Stewart-Peterson Market Commentary

Closing Commentary - December 10, 2019

Top Farmer Closing Commentary 12-10-19

CORN HIGHLIGHTS: Corn futures ended mixed with nearby Dec losing 2-1/2 cents closing at 3.63-1/4, while Mar closed 1-1/4 higher at 3.77. New crop Dec closed 2 higher at 3.91. With today’s tight trading range, one would never have probably guessed there was a USDA report. Most contracts traded in a 3 cent range. The report was a non-event with most, if not all, numbers unchanged or close to unchanged. Projected carryout remained unchanged at 1.910 billion bushels. 2018/19 projected world corn carryout dropped from 320.1 million metric tonnes to 319.2 million metric tonnes. The 2019/20 world projected carryout, however, rose 4.6 million metric tonnes to 300.6 million. The market will now focus its attention on the January Supply and Demand report, which is 30 days away, however, it will be the final yield estimate. Passage of the USMCA trade agreement was viewed as supportive and may have helped to give prices a small boost today.

SOYBEAN HIGHLIGHTS: Soybean futures finished firmer again today with gains of 2-1/2 to 4 cents. Continued dry weather in Argentina, as well as technical short-covering, are providing a boost to prices. Today’s USDA Supply and Demand report had little impact on the market as almost all numbers were neutral. Projected carryout is 475 million bushels on today’s report, and that is the same as November. World projected carryout for the 2018/19 crop year came in at 109.8 million metric tonnes vs an average estimate of 110 million. Lastly, projected carryout for the year ahead drops to 96.4 million metric tonnes, below the pre-report estimate of 96.2 million. A lack of farmer selling and continued good demand provided underlying support, as did the agreement to the Mexico/Canada Agreement signed today.

WHEAT HIGHLIGHTS: Wheat futures finished with gains of 1 to 5-1/4 cents on all three exchanges. KC led the way higher as Mar closed 4.31-1/4, up 5-1/4. Chi closed up 3/4 to 2-3/4 and Mpls steady to 4-3/4 higher. Continued dry weather concerns in the Plains region provides underlying support for KC wheat. Today’s USDA report was slightly friendly with projected carryout at 974 million bushels vs the pre-report estimate of 1 billion and the USDA November estimate of 1.14 billion. A strong export pace has been helpful to price as has weather uncertainties in Australia due to dry weather and as mentioned early in the western regions of the U.S. There is a continued rumor that Russia may have less wheat available for export in the year ahead.
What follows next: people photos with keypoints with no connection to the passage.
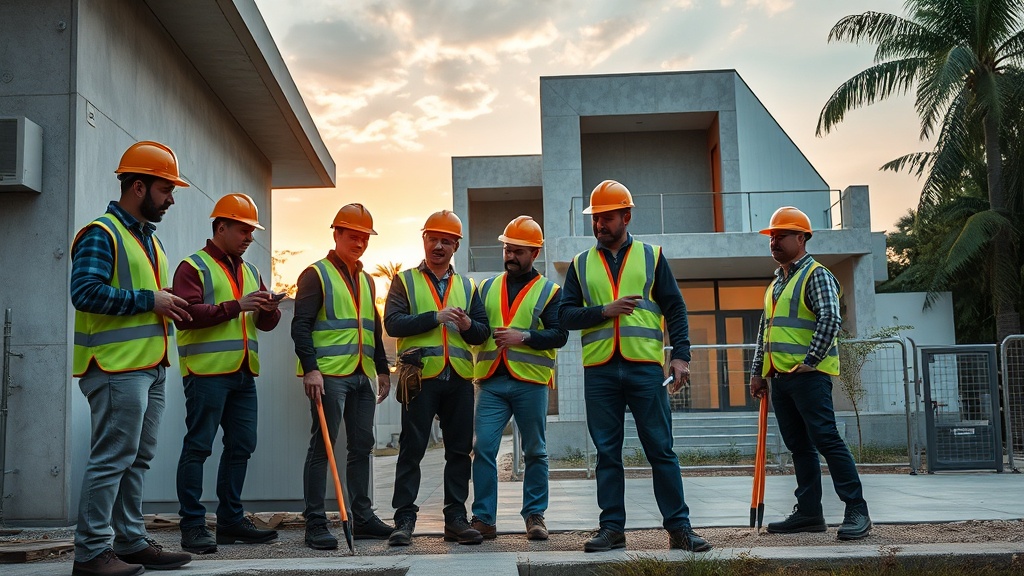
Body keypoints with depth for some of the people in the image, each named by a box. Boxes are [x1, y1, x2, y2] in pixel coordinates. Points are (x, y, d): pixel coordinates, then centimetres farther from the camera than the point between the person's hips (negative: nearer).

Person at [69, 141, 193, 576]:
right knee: (112, 458, -7)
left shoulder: (149, 239, 21)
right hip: (117, 366, -10)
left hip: (149, 366, 10)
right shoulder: (101, 234, -9)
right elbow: (85, 292, -22)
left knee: (137, 459, 13)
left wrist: (171, 305, 10)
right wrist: (150, 300, -17)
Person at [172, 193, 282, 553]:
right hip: (207, 372, -8)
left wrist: (269, 310, -2)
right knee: (198, 447, -5)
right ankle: (192, 526, -1)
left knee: (241, 446, 9)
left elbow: (266, 323, 21)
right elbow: (186, 315, -16)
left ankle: (231, 520, 18)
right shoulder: (193, 267, -2)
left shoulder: (249, 272, 21)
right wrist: (235, 306, -18)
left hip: (243, 374, 8)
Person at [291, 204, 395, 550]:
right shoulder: (316, 274, -2)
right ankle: (315, 524, -2)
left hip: (363, 377, 7)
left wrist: (383, 370, 18)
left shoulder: (366, 280, 19)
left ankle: (363, 518, 18)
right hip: (329, 375, -7)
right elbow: (301, 326, -10)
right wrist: (310, 369, -19)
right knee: (322, 446, -6)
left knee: (362, 446, 10)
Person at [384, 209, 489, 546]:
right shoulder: (405, 281, 7)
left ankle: (456, 518, 13)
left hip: (459, 379, 4)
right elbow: (393, 323, -7)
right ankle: (404, 519, 3)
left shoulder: (467, 287, 18)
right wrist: (435, 317, -15)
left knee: (459, 449, 5)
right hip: (420, 376, -4)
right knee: (412, 449, -2)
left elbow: (483, 333, 13)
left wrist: (468, 325, -9)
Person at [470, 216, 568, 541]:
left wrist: (524, 337, -18)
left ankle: (535, 515, 17)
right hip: (491, 382, 2)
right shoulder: (487, 288, 16)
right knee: (483, 448, -5)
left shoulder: (549, 291, 6)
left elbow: (559, 335, -5)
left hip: (530, 382, -2)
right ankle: (483, 518, 1)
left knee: (535, 452, 6)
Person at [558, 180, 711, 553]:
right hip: (599, 371, 2)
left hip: (645, 368, -1)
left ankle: (678, 526, 7)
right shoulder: (580, 265, 13)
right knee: (607, 453, 5)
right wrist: (605, 311, -10)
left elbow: (675, 309, 6)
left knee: (661, 450, 0)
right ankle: (612, 528, 12)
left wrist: (681, 355, -6)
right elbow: (566, 315, 5)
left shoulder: (651, 257, 9)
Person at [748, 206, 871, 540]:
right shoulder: (775, 284, 21)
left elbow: (830, 320, -17)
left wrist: (810, 361, -19)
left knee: (826, 439, -10)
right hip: (779, 376, 9)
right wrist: (758, 372, 19)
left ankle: (857, 511, -5)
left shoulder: (816, 275, -5)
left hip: (808, 375, -9)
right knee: (798, 446, 10)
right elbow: (765, 331, 24)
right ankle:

Beyond that, wheat prices continue to find direction from the U.S. dollar which was weaker throughout the session.

CATTLE HIGHLIGHTS: Cattle markets made mixed closes today, with Dec lives down 30 cents to 119.87, Feb lives were down 17 cents to 124.57, and Apr lives were down 35 cents to 125.05. Jan feeders were up 12 cents to 141.65 and Mar feeders were up 25 cents to 142.52. Choice beef values were down 50 cents this morning to 223.14 after closing at their lowest value yesterday since October 23 at 232.61. Beef values were down nearly 4% last week, and given the dry weather last week and forecasts for dry weather through this week, cash cattle could begin to turn lower. Seasonally speaking, cattle futures can move higher through the end of the year, but there is also reason to expect a selloff come Q1. Beef production from Q1 to Q2 is expected to increase by 545 million pounds, the biggest increase in production since 2006. In 2006, Apr cattle made a contract high in mid-January and then lost 19% in value by April 5. Feb lives opened higher today, testing their 20-day moving average resistance levels and then found sellers to push prices lower. Apr lives never tested resistance at the convergence of the 10 and 20-day moving average levels. Jan feeders closed higher but couldn’t muster a finish above nearby resistance at the 10, 50, and 200-day moving average levels.

LEAN HOG HIGHLIGHTS: Hog markets made positive closed today, with Dec up 47 cents to 60.47, Feb hogs were up 1.27 to 67.97, and Apr hogs were up 1.22 to 74.20. The CME Lean Hog Index was down 37 cents to 58.12 after making four consecutive higher closes. Carcass cutout values closed 10 cents lower yesterday afternoon to 81.98 but jumped 2.75 today to 84.73. The major development in hog markets today was that the U.S. finally signed the USMCA trade deal between the U.S., Mexico, and Canada. This should help boost exports to Mexico, much needed given the recent production pace. Feb hogs were able to punch back above their 10-day moving average resistance level today after disappointing action below that level for the past three sessions. Prices are again tracking towards the high end of the recent trading ranges though upside looks limited unless a deal between the U.S. and China can get signed. Near-term resistance for both the Feb and Apr contracts lies at the overhead 20-day moving average levels at 69.05 and 75.35 respectively.